Executive summary: Telstra sucks.
The Outage
On Tuesday last week, I put in an order with Internode to have our IP address space expanded from a single IP to a subnet of five. This, in a nutshell, will allow us to have more than one server directly accessible from the internet, and is pretty much necessary for some expansion plans I have in mind. More detail on
that will come at some other time.
We received the following advice from Internode in response to our request:
Date: 27 September 2005
The request now needs to be created with Telstra Wholesale to modify this service with the new IP range. This normally would take around a week or so. You should be contacted with the new range once this request has been processed by Telstra. The Accounts department will then adjust your billing accordingly.
Two days later, our line dropped out - the very day I was going to send out a "we have some downtime coming up next week" email to everyone. We couldn't get a traceroute through to the server. I called Internode to query this, given that there
was a pending request in the system that could cause something like what we were seeing. According to the person I spoke to, it looked like Telstra
may have done something on the line, but it wasn't clear whether they had or not.

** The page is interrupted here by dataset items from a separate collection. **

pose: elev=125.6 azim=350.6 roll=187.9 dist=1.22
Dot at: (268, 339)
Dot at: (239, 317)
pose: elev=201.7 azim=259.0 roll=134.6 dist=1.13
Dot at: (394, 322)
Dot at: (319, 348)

I bundled up some gear and drove out to the premises where our hardware lives. We have had a nice, new Cisco 837 router sitting down there, ready to be configured, for a few months now. I had been planning on doing some research on getting it configured up for the new address range, once I'd been advised of what it was, over the weekend.
I gave up on Thursday night, given I had no net connection with which to look up documentation (I'd cleverly removed the modem from my laptop some months earlier and not put it back) and it was still uncertain as to whether we still had our old address, the new one, or none at all.

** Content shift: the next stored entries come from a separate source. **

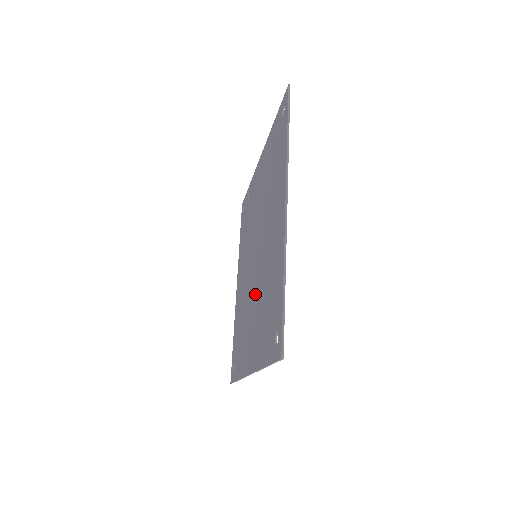
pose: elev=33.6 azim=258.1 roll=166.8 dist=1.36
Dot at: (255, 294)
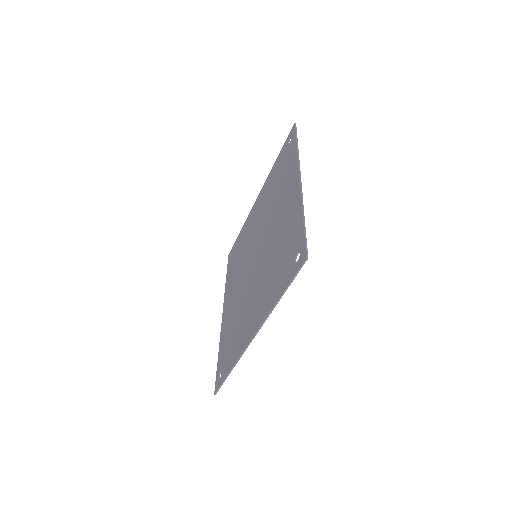
Dot at: (258, 276)
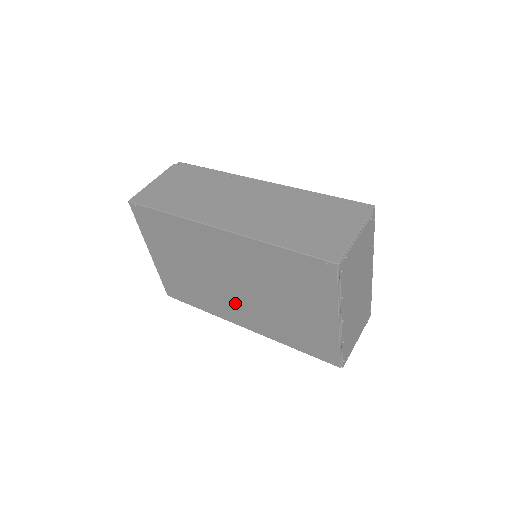
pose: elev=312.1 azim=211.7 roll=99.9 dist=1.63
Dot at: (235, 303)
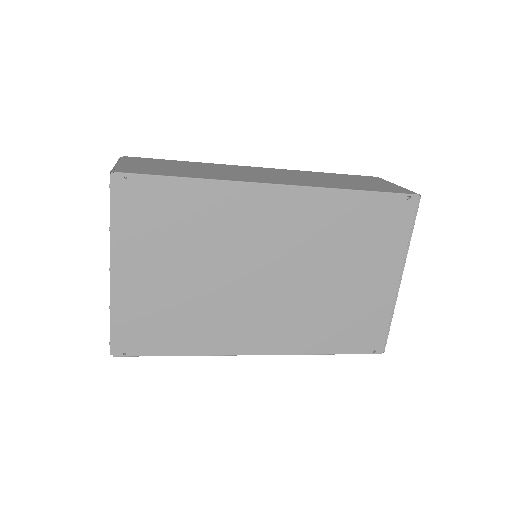
Dot at: (256, 312)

On Friday afternoon, Internode confirmed that the new address range was definitely set up, and they even supplied me with a sample configuration for the 837 on their network, for which I can't thank them enough - it took a great deal of uncertainty out of the situation.
I arrived on-site Friday evening, plugged in the router, hooked up my laptop, loaded the configuration that Internode had supplied and
everything started working. Hooray for Internode. I can't thank their support staff enough for helping me out over this period. They were great.
It took another hour or so to get the servers reconfigured and to make the necessary DNS changes so the world could find us again. By Saturday morning, we were getting mail again, and most of our hosted sites were reachable.